We use License Finder to check our dependencies. This allows us to bring in any dependencies that we want, ensuring that we don't put ourselves into any legal troubles by using licenses that are not allowable for what we do.

As licenses have different requirements, we have split the license approval files into approved licenses and internal only licenses. This is so that we can have externally facing projects (such as websites, mobile applications, etc.) to have a simple config to import and the internal only focused tools can still use dependencies that would otherwise require us to provide our source code (e.g. relying on a GPL licensed dependency would require us to provide our website source code).

• If the project is going to be distributed, such as part of a website or mobile application, or it's a library that will be part of a distributed project, then bring in the distributed.yml.
• If the proejct is not going be distributed and will never be distributed, then bring in the internal_or_oss.yml.
• If the project was distributed and no longer is, then the internal_or_oss.yml configuration can be brought in after it has been removed from all distributed channels.
• If the project was not distributed and now is, before the project is distributed, make sure the distributed.yml configuration is being used, to make sure that we are not exposing us to any license issues.

There maybe some use cases where a dependency is approved under the internal_or_oss.yml configuration, but the project itself has a distributed aspect not including this dependency.
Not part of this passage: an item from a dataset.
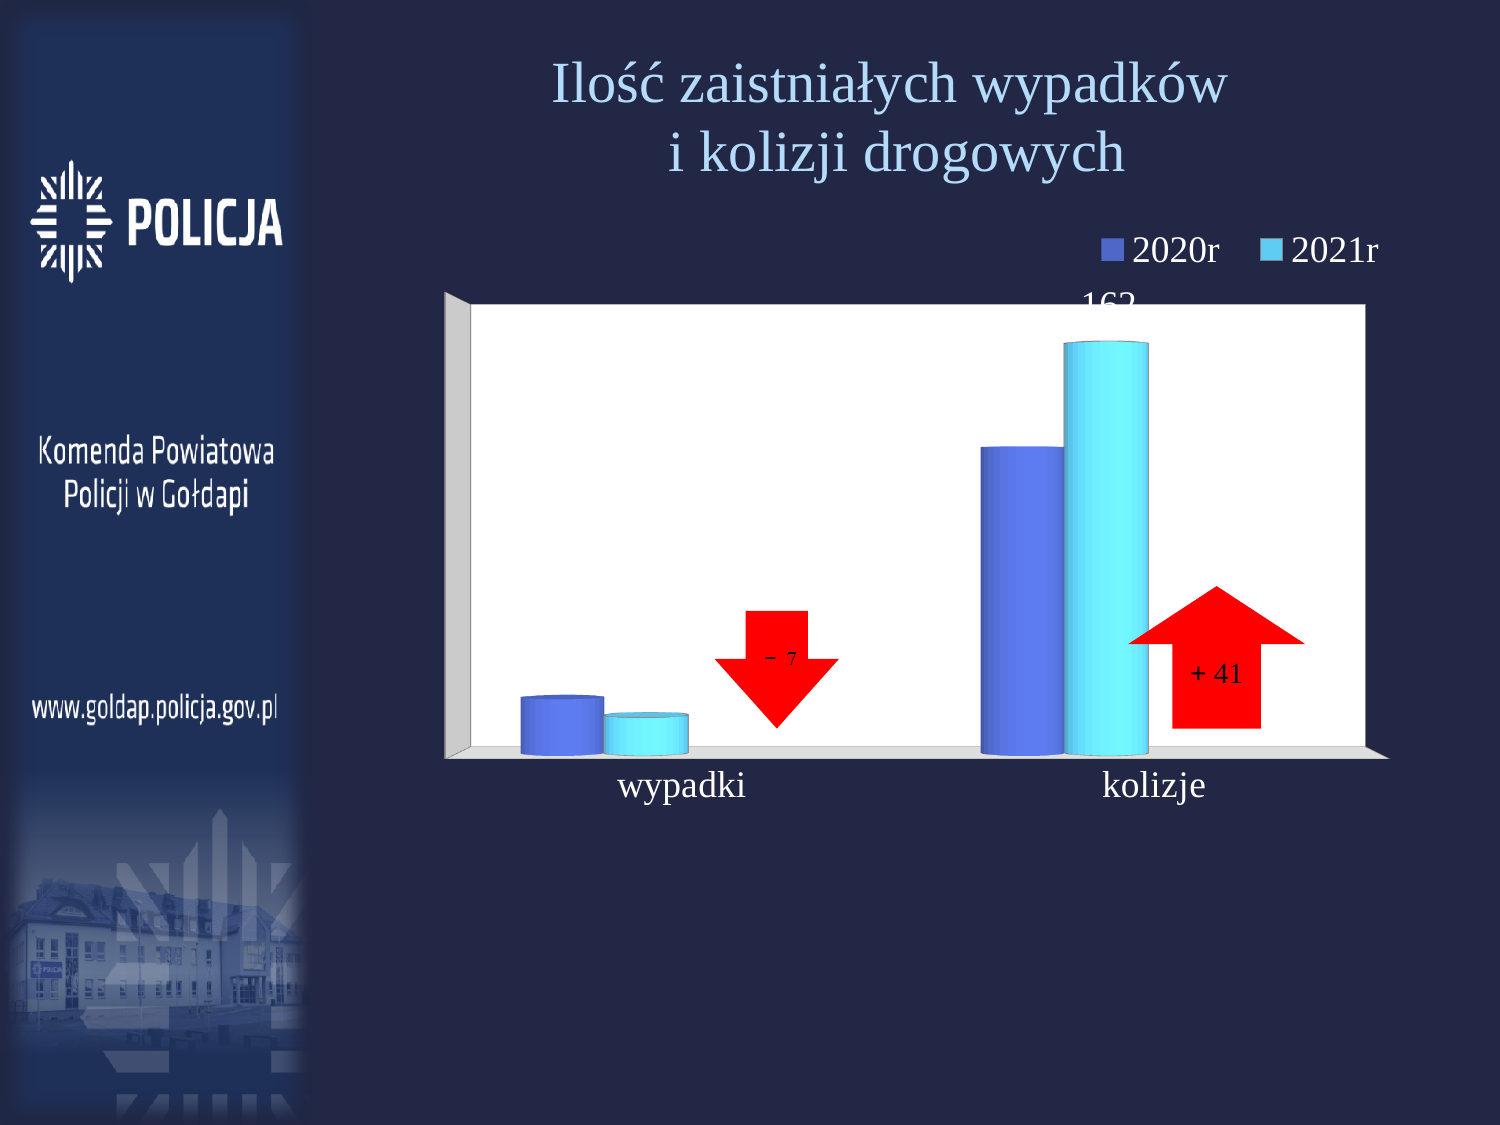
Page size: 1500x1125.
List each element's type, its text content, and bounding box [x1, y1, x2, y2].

In which case, it's safe to add an approval at the project level and not on a common level. This allows dependencies to still be used, but requires the project to have had some forethought and control over whether the dependency will actually violate the license or not. For example, if a GPL v3 licensed dependency is only used as part of the unit tests for a website, then the project is distributed and therefore GPL v3 licenses aren't permitted, but as the dependency in question is part of the unit tests and therefore not distributed, it is safe to approve that dependency.

1. Install Ruby if it's not already installed
2. Install the License Finder gem

   gem install license_finder

To run the report, simply run license_finder action_items. Unfortunately, this is output straight to the console and isn't always the most readable. Instead, use the --format html option to produce something that can be more readable.

license_finder action_items --format html > output.html

License Finder uses the package manager present in the repo for finding out what license is applicable to the dependency (e.g. using the license property in a package.json file). Unfortunately, some libraries aren't very clear in their usage (e.g. have a combination of licenses and use a custom format to denote that), don't bundle the license in with the dependency or simply don't use common conventions to signify what the license is.

Sometimes, we have dependencies that are necessary for what we do and simply aren't licensed (e.g. the Netlify CLI library brings in other Netlify libraries which are unlicensed, but needed to use the CLI).

If the change is for a specific workspace/repo, then use --decisions-file doc/workspace_dependencies.yml. This should only be required in a monorepo, referencing the different projects within it, or for very specific licensing we have for that project. Otherwise, the approval/permission should be done in this repo as much as possible, so all projects don't need to have the same rules specified separately.

Assuming that the license that is missing is one that should be compatible for all dependencies that are attributed that license, we can add said license.

N.B. If the license has a * after it, then it means yarn has tried to figure it out through other files, so best to explicitely add the license to the dependency instead of adding the license, in case it got the license wrong

license_finder permitted_licenses add "MIT" --decisions-file doc/approved_licenses.yml --who "Benjamin Sproule" --why "Compatible license"

Assuming the license that is attributed to the dependency is compatible for us to use, the dependency can be assigned a license for license_finder to use.

N.B. Make sure to specify who added it, the reason for adding it and the version, in case it changes in the future

license_finder licenses add fsevents "MIT" --version 1.0.0  --decisions-file doc/fixed_dependency_licenses.yml --who "Benjamin Sproule" --why "Later versions added license"

This should only be used for extremley specific use cases, for example a deployment tool like Netlify CLI. For anything else, it should be specified in the project explicitely.

Assuming that the dependency is required for all projects to use, the dependency can be explicitly approved.

N.B. Make sure to specify who added it, the reason for adding it and the version, in case it changes in the future

license_finder approvals add traffic-mesh-agent-linux-x64 0.1.2 --decisions-file doc/approved_dependencies.yml --who "Benjamin Sproule" --why "license_finder can't access the repo (required by Netlify CLI)"

Assuming that a dependency was once required and didn't have a license and now has an incompatible license, it is important that it is removed from the approved depdencies list. The cleanest way to deal with this is to simply delete the relevant entry from the approved_dependencies.yml. Using the license_finder CLI just adds another entry into the file.